Task:
Restate the whole listing below word for word and keep the images out.

Data segment:
+++++
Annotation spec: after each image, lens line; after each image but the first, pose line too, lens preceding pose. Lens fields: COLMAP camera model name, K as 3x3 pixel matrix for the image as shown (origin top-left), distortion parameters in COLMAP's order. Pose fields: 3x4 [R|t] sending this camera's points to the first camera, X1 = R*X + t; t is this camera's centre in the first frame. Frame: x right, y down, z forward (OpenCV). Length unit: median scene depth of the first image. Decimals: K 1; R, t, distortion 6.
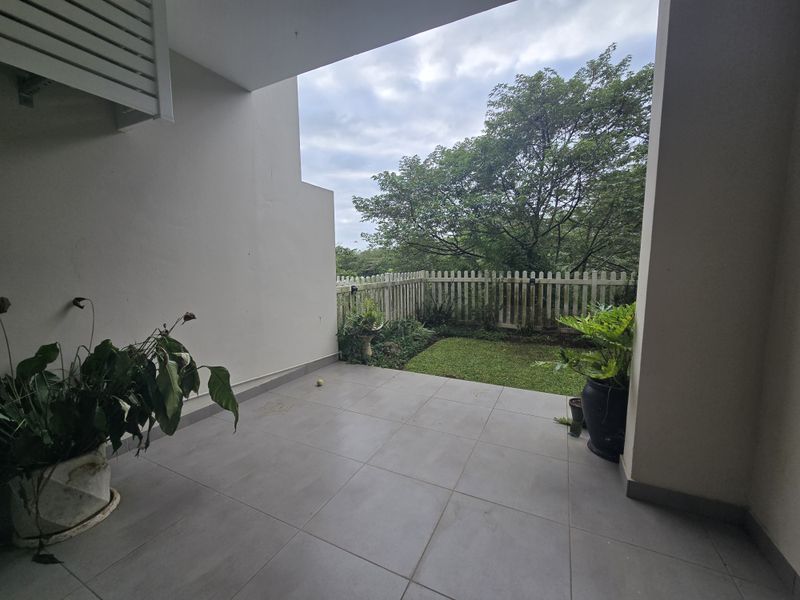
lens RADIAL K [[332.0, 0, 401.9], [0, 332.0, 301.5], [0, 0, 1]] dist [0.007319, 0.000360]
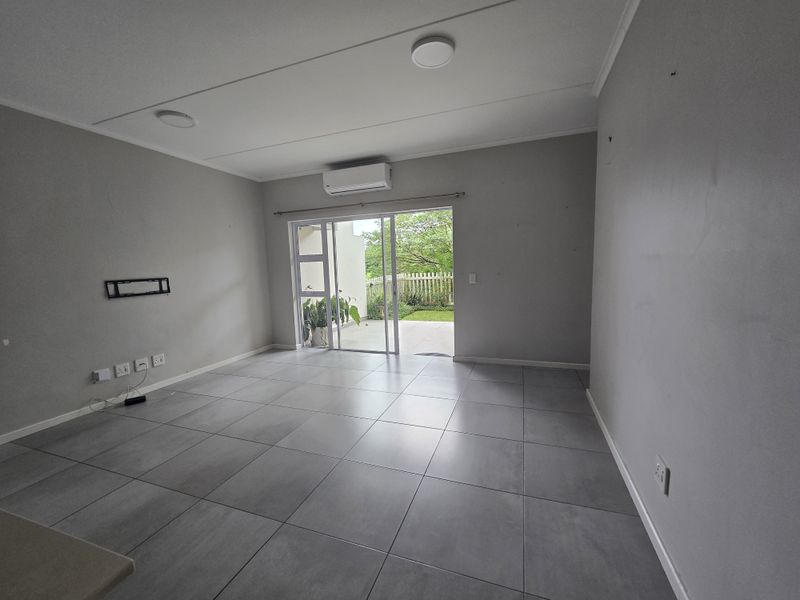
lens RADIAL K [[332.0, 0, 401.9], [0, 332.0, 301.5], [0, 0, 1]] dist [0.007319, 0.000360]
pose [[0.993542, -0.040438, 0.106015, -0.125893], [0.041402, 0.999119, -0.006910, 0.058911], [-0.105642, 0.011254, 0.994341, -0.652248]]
+++++
Task answer:
Annotation spec: after each image, lens line; after each image but the first, pose line too, lens preceding pose. Lens fields: COLMAP camera model name, K as 3x3 pixel matrix for the image as shown (origin top-left), distortion parameters in COLMAP's order. Pose fields: 3x4 [R|t] sending this camera's points to the first camera, X1 = R*X + t; t is this camera's centre in the first frame. Frame: x right, y down, z forward (OpenCV). Length unit: median scene depth of the first image. Decimals: K 1; R, t, distortion 6.
lens RADIAL K [[332.0, 0, 401.9], [0, 332.0, 301.5], [0, 0, 1]] dist [0.007319, 0.000360]
lens RADIAL K [[332.0, 0, 401.9], [0, 332.0, 301.5], [0, 0, 1]] dist [0.007319, 0.000360]
pose [[0.993542, -0.040438, 0.106015, -0.125893], [0.041402, 0.999119, -0.006910, 0.058911], [-0.105642, 0.011254, 0.994341, -0.652248]]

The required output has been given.